For the QQ Plot, most observations fall close to the diagonal line. The last point is questionable. If the two sets (fitted negative binomial quantiles and the # defects) come from the same distribution, the points should fall approximately along the reference line. The PP plot has a similar interpretation. The points in the PP plot fall approximately along the reference line indicating that the Negative Binomial fitted CDF and the empirical CDF come from a population with the same distribution.

Profilers

Two Profilers have been added. The Distribution Profiler is a Prediction Profiler of the cumulative distribution function (CDF). The Quantile Profiler is a prediction profiler of the quantile function.

Using the previous example, choose Distribution Profiler and Quantile Profiler from the red triangle menu next to Fitted Negative Binomial Distribution.

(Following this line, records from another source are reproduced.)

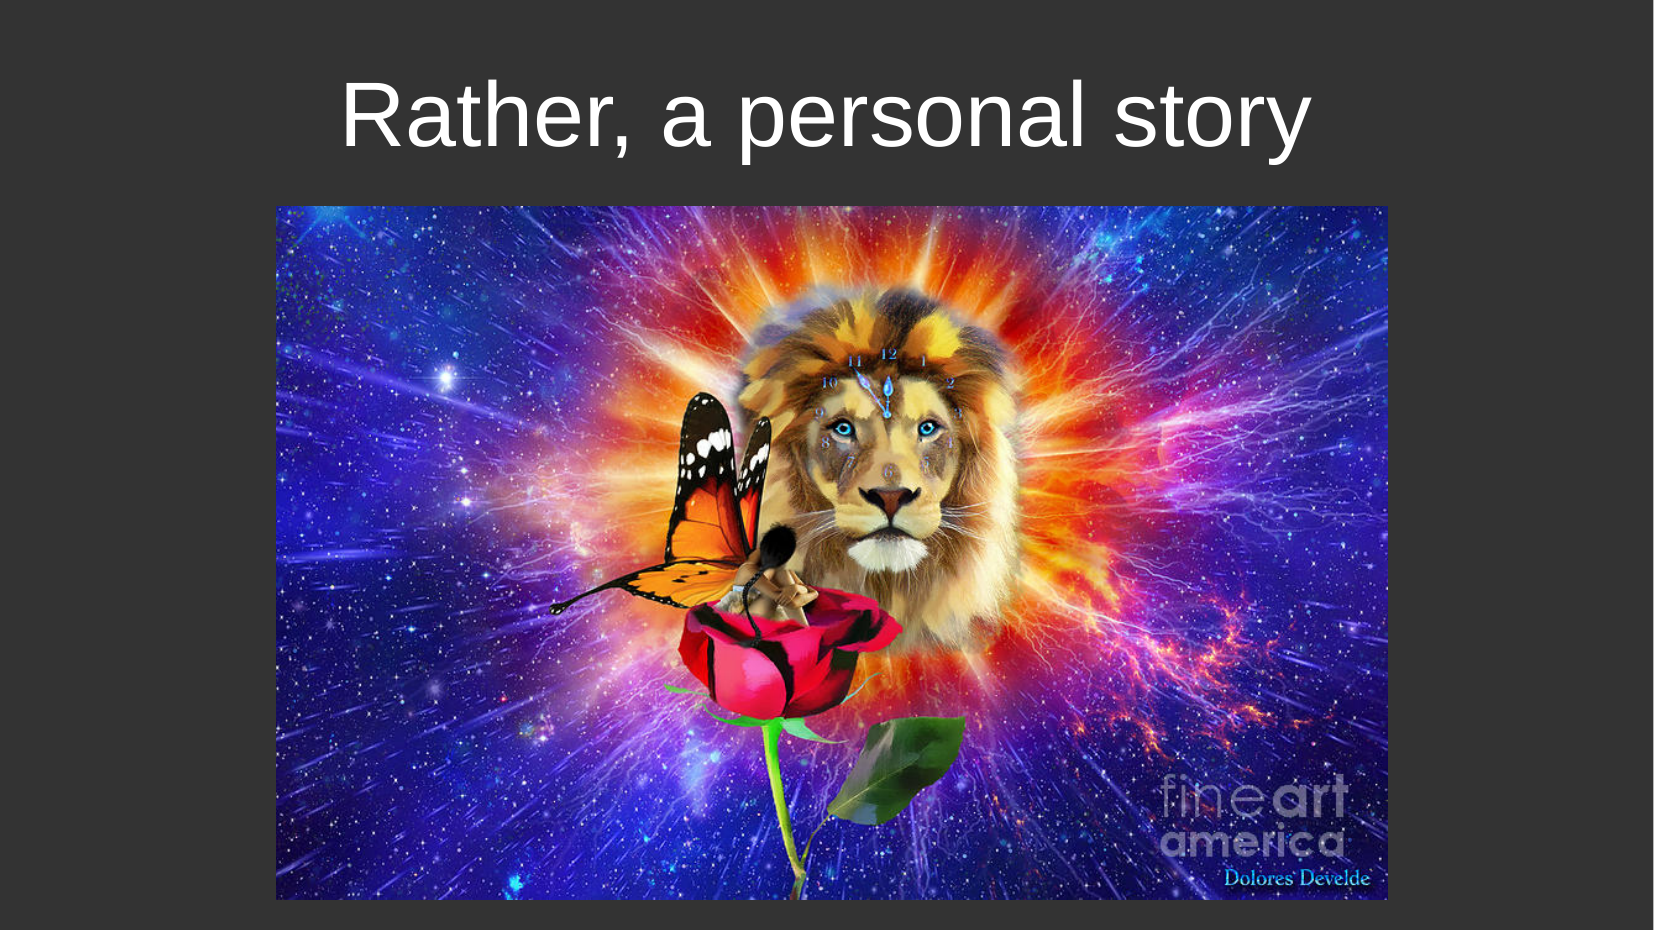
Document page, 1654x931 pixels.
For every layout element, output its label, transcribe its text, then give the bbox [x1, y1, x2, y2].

title Rather, a personal story [82, 37, 1571, 193]
picture [276, 206, 1388, 901]
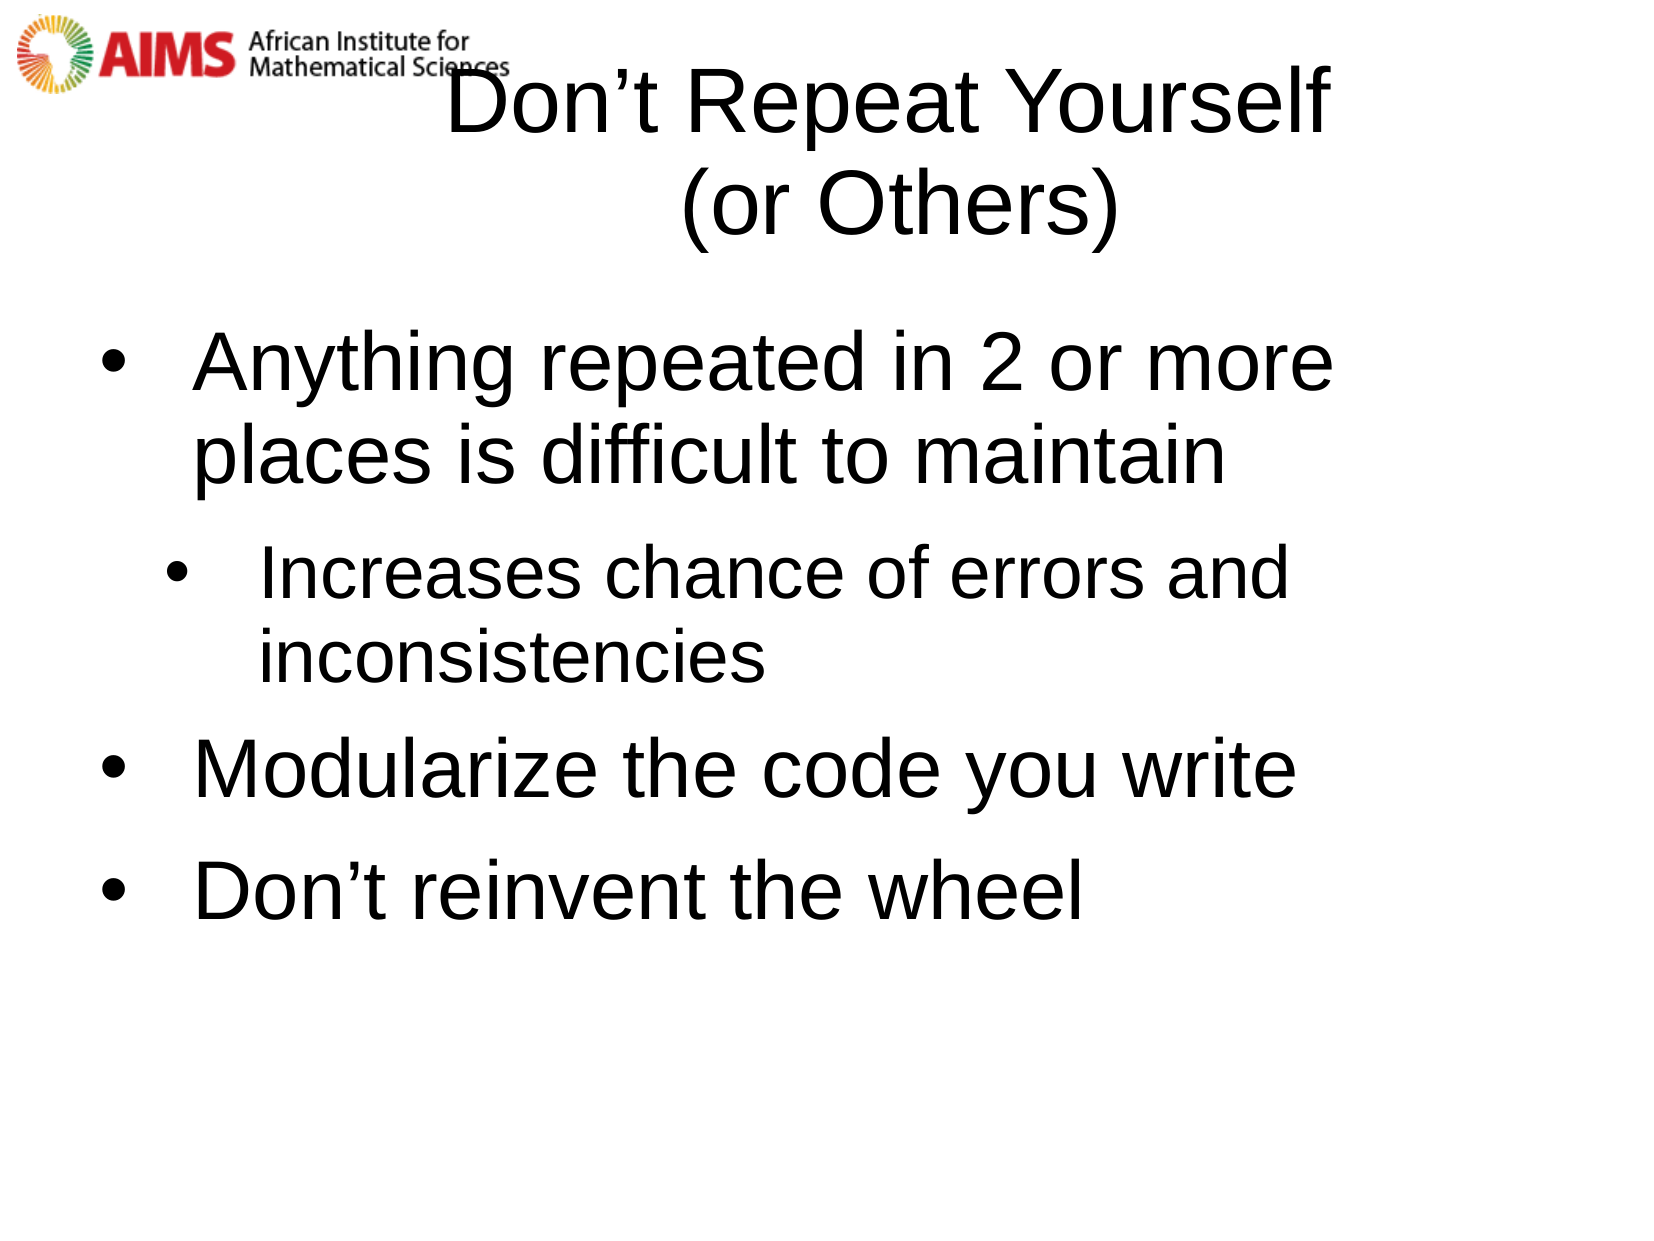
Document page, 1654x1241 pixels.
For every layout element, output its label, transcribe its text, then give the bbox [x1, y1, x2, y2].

If the data follow the fitted negative binomial distribution, the Distribution Profiler shows that the probability of getting 27 defects or fewer is .896934 (~90%). The Quantile Profiler gives the inverse of the Distribution Profiler. For this example, the probability that we get seven or fewer defects is .1 or 10%. The Profilers are interactive. You can move the slider around to determine what the probability would be for various numbers of defects.

Save Columns

Two new save column features have been added. Save Distribution Formula saves a column to the data table that contains the cumulative distribution function (CDF) formula computed using the estimated parameter values. Save Simulation Formula saves a column to the data table that contains a formula that generates simulated values using the estimated parameters. This column can be used in the Simulate utility.

Goodness of Fit

The goodness of fit test has been standardized to the Anderson-Darling for continuous fits and the Pearson Chi-Squared test for discrete fits. The Pearson Chi-Square test has improved bin creations. JMP now satisfies the rule of thumb that there are at least five expected observations in each bin.

For the previous example, click on the red triangle next to Fitted Negative Binomial Distribution and choose Goodness of Fit.

The p-value is 0.4971. At any meaningful alpha level, we fail to reject the null hypothesis that the data are from the Negative Binomial distribution.

Summary

QQ Plots
PP Plots
Distribution Profiler
Quantile Profiler
Save Distribution Formula
Save Simulation Formula
Anderson-Darling
Pearson Chi-Square improved binning

These three blog posts only scratch the surface of the JMP 15 new features in the Distribution platform. Look for my next blog post in which I detail new capability options in the Distribution platform.

TracyCamp · ‎06-22-2021

The previous diagnostic plot included confidence bounds and looked like JMP's normal quantile plot. The new QQ plot does not seem to allow for the bounds and appears to be a mirror image of the normal quantile plot. What was the reason for this change? Can the intervals be included in the QQ plot? (These lack of intervals are causing a pretty major reconstruction of a training presentation and I'd like to understand the reason for the change.)

tonya_mauldin · ‎06-23-2021

In previous versions, there was frustration that some distributions essentially had a q-q plot and others had a p-p plot. So we decided to offer both for each of the distributions rather than choosing which diagnostic plot was most appropriate for each.

As you discovered, confidence interval bands have not yet been added to these plots. The developer does intend to add these. Currently we are investigating a possible implementation into JMP 17.

David_Burnham · ‎08-07-2021

The refresh to the fitters is very welcome. However, there is now a significant performance hit when a goodness of fit is included:

Fitting 3 distributions to 20 column variables:

legacy: 0.4 sec

new: 6.3 sec

Given that I'm not fitting 20 column variables but closer to 1000 that's quite a performance hit!

tonya_mauldin · ‎08-25-2021

The Anderson-Darling test does require more processing time. That is the price you pay for getting a more trustworthy p-value.